A third-generation Montana farmer with a philosophy degree who spent 30 years shepherding Montana agriculture into the forefront of organic and alternative crop production has been named the MSU College of Agriculture and Montana Agricultural Experiment Station’s 2017 Outstanding Agricultural Leader.
David Oien, co-founder of Timeless Seeds Inc. will be honored at the college’s annual Celebrate Agriculture event scheduled for Nov. 3-4.
MSU Vice President of Agriculture Charles Boyer said Oien’s history as a respected advocate for diversifying Montana dryland production and as a lifelong proponent of sustainable, organic systems is an example for current agricultural students.
“Long before pulse crops were popular in Montana, before organic and natural foods were trendy, before ‘sustainable’ and ‘renewable’ were terms farmers regularly used, David Oien was quietly changing the landscape of Montana agriculture as one of the state’s first organic farmers,” Boyer said. “His grassroots story and life’s work in encouraging alternative, sustainable food production and a new crop frontier is something Montana agriculture owes a great debt to.”
The Outstanding Agricultural Leader award is given annually to individuals or couples who are engaged and well respected in the state’s agricultural community. Recipients have impacted many with their accomplishments, have a lifetime of achievement in agriculture, are industry leaders or innovative producers, and are actively involved in Montana’s agricultural community.
Robert Boettcher, a Montana farmer and former Outstanding Agricultural Leader in 2003 who is a longtime friend of Oien’s, nominated Oien for the award. Supporting letters detail Oien’s years of public service and agricultural innovation. Letters were received from Alternative Energy Resources Organization, Montana Farmers Union, Montana Department of Agriculture, Montana Milling, Stanford University, U.S. Sen. Jon Tester, and several current and retired MSU faculty representing agronomy, soil, land resources and health and human development fields. The letters also describe Oien’s early adoption of organic practices and his gentle, steadfast commitment to bring increased research, attention and support to alternative cropping systems and new crops to farmers in the Northern Great Plains, according to authors.
Oien is a third-generation Montana farmer whose Norwegian grandparents homesteaded in the early 1900s south of Conrad. He was raised on the family wheat farm and received a degree in philosophy and religious studies in 1976 and later returned to the family farm to transform production to an organic-based system.

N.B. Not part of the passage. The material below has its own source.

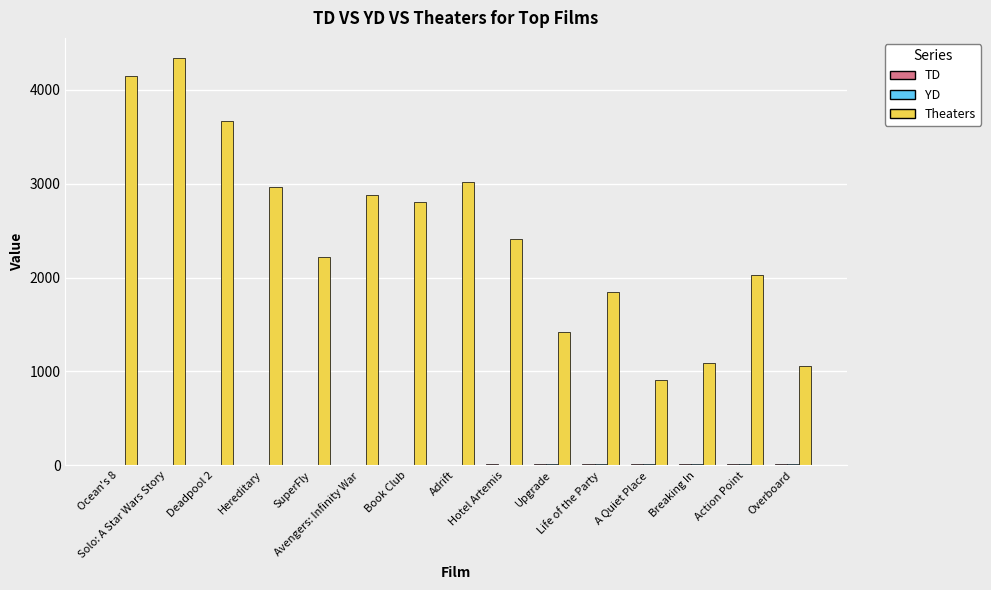

Which series has the largest total across all categories?

Theaters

In the beginning, Timeless Seeds Inc. consisted of a few outbuildings on Oien’s property south of Conrad: a chicken house, equipment shed and a garage, according to Boettcher. The original mission of the company was to introduce new crops to conventional Montana farming and share the benefits of lentils that provided natural nitrogen and green manure, built organic matter and conserved soil moisture.
As natural foods and cropping systems became more popular, Oien was deeply engaged in conversations, policy and advocacy work advancing the diversification of Montana dryland agriculture by encouraging farmers to replace fallow fields with pulse crops and advocating the ecological and sustainable benefits of organic-based systems.

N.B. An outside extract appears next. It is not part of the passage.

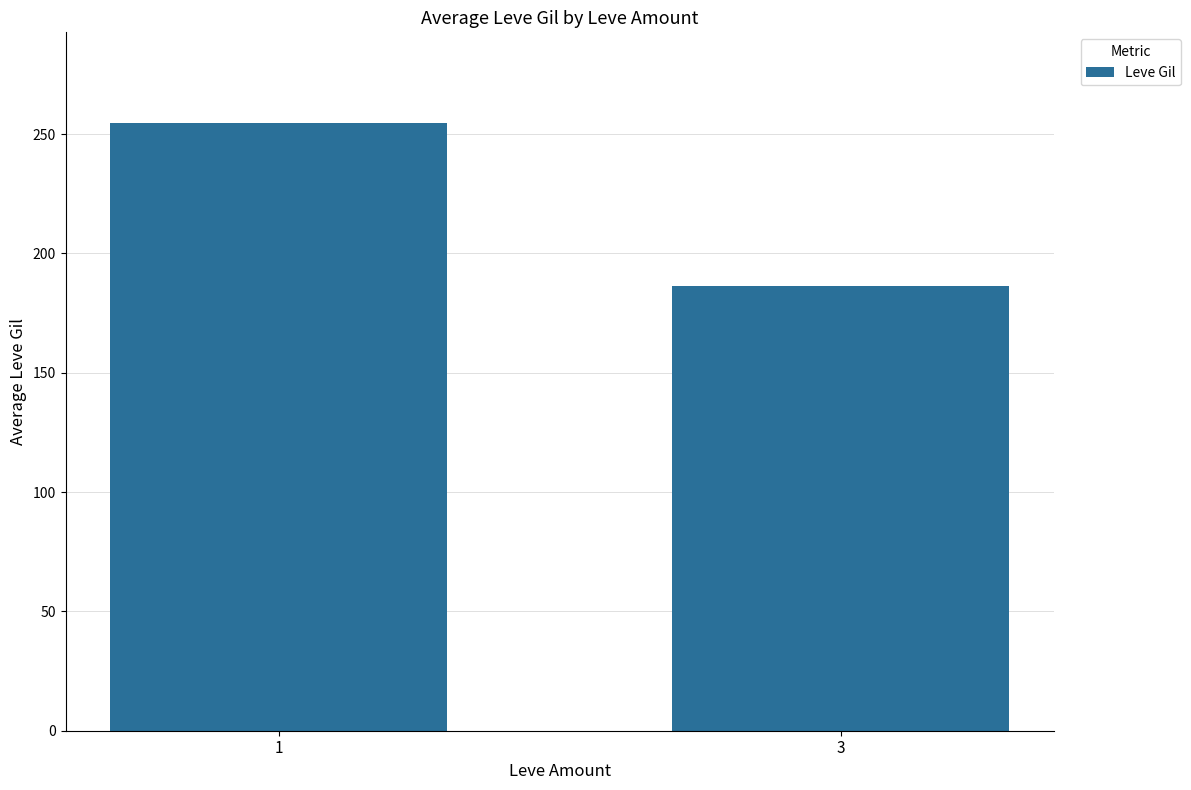

Rank the categories by value from lowest to highest.

3, 1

Timeless Seeds has transformed into Timeless Foods Inc., which supplies national grocery chains, food manufacturers and food service distributors with high-quality, organic, specialized grains and is one of the largest organic lentil seed buyers and suppliers in America, according to its website.
Throughout the years, Oien has been active on many boards and committees promoting organic agriculture and pulse crops, including charter memberships with Pondera Solar Alliance, Alternative Energy Resources Organization Ag Task Force, local organic farmer chapters, Montana Organic Certification Advisory Committee, the Montana Organic Association as well as the Montana Manufacturing Extension Center. In 2008, he received a lifetime of service award from the Montana Organic Association, and AREO’s 40th Anniversary Leadership in Sustainability.
He has helped and mentored many Montana farmers as they transition crop management into organic systems and systems that use less energy and are ecologically regenerative and economically sound. He also worked closely with MSU faculty on a variety of research projects, mentored students and supported learning practicums for MSU students in the Sustainable Foods and Bioenergy Systems major.
Oien is married to Sharon and the two have three grown children; Sara, Adam and Chris.